Lawmakers heard a wide variety of viewpoints from religious leaders, prevention experts and other members of Congress during this week's hearings on a bill that would empower the U.S. Food and Drug Administration (FDA) to regulate tobacco products, the Lexington Herald-Leader reported Feb. 27.

A trio of Republican senators argued that the FDA, with its mission to protect the public health, is the wrong agency to regulate tobacco. "Isn't that giving it an FDA stamp of approval?" said Sen. Michael Enzi (R-Wyo.), the ranking Republican of the Health, Education, Labor and Pensions Committee. The bill prevents the tobacco industry from mentioning FDA regulation, but Enzi said it would be implied.

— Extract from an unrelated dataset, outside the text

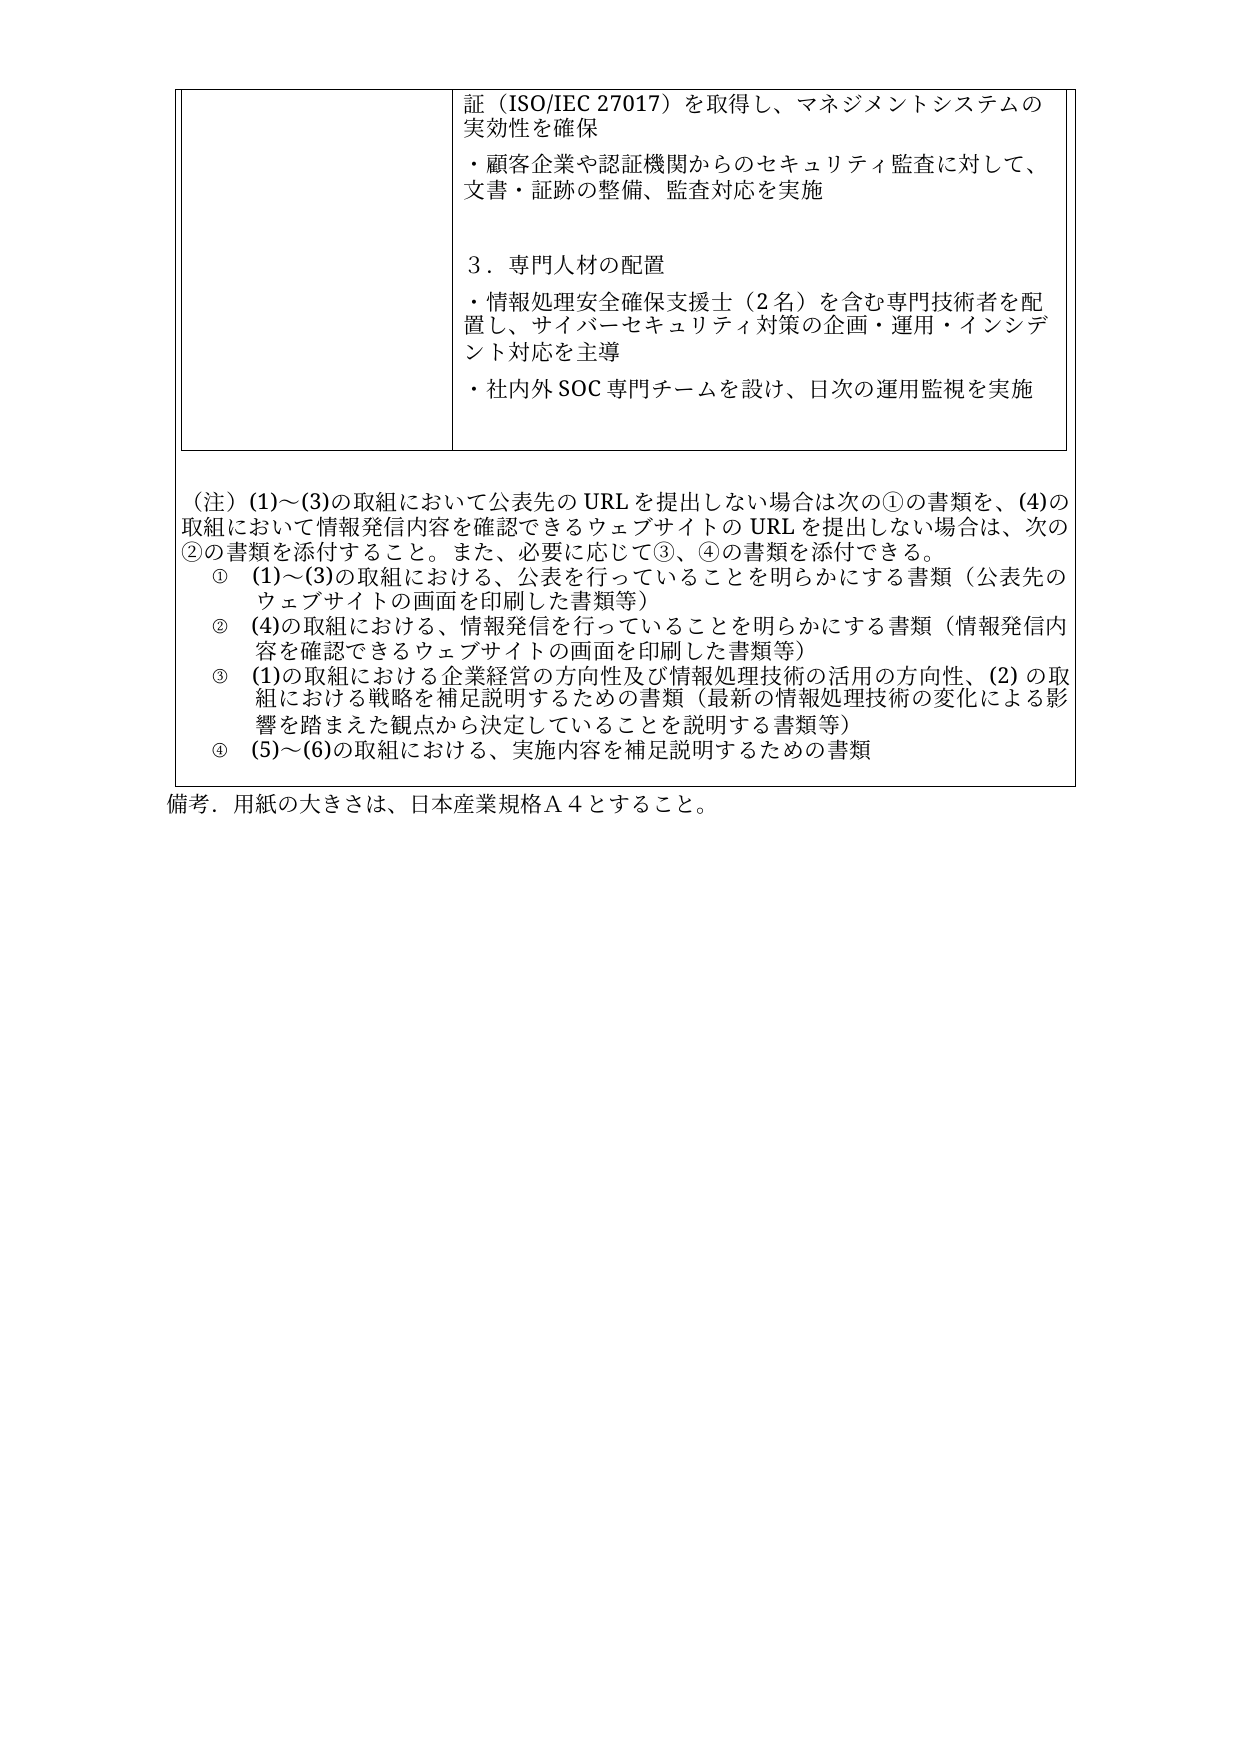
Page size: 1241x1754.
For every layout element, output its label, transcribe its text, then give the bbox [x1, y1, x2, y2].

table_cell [176, 90, 1075, 786]
text 備考．用紙の大きさは、日本産業規格Ａ４とすること。 [167, 787, 1070, 819]
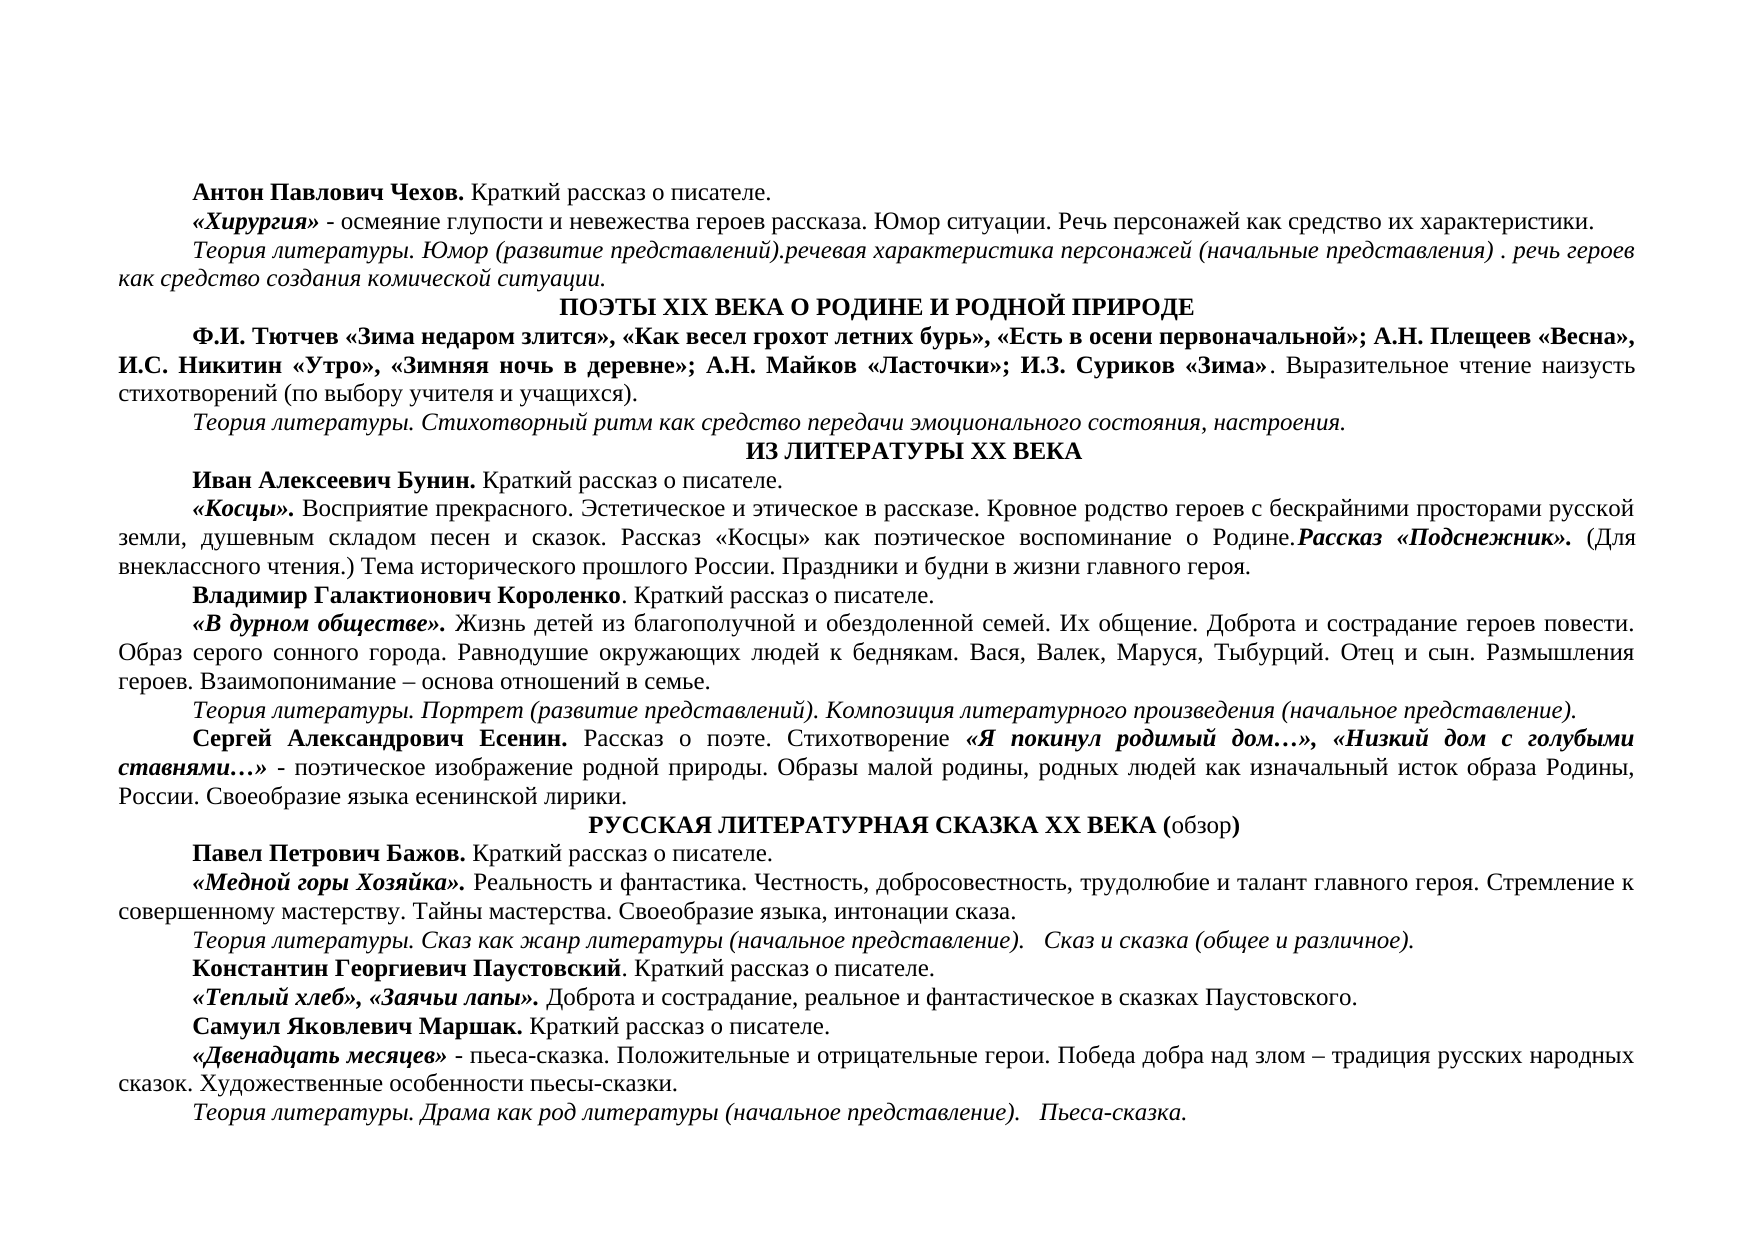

 Alan Blum, director of the University of Alabama's Center for the Study of Tobacco and Society, made a similar argument.  "Placing it under the FDA is unwise," he said. "(Consumers) are going to believe a problem has been taken care of. They are going to assume the harm has been reduced. ... There is no evidence this bill will save any lives at all. It could well be renamed the Marlboro Protection Act and will prove destructive to the public health."

Sens. Richard Burr (R-N.C) and Sen. Tom Coburn (R-Okla.) suggested that regulation of tobacco was better left to the Federal Trade Commission or the U.S. Department of Justice, but Sen. Jack Reed replied, "What I sense is that finding fault with the FDA is a way of stopping any progress. The perfect is the enemy of the good, but around here 'fairly adequate' might be progress."

Appearing before the Senate committee, Dr. Richard Land, president of the Ethics and Religious Liberty Commission of the Southern Baptist Convention, called on Congress to pass the "live-saving legislation."

"We are particularly concerned about deceptive advertising to children, but it has also seeped into the consciousness of the faith-based community that this is a very, very destructive product," said Land.

Greg Connolly of the Harvard School of Public Health charged that the industry has ramped up its marketing to women and children since signing the Master Settlement Agreement (MSA) with states in 1998. "This industry is clearly going after the at-risk population," he said. "Has the industry changed after the MSA? Yeah, and not for the better."

Matt Myers, president and CEO of the Campaign for Tobacco-Free Kids, said 69 percent of voters support FDA regulation of tobacco, with strong backing even from voters in tobacco-growing states.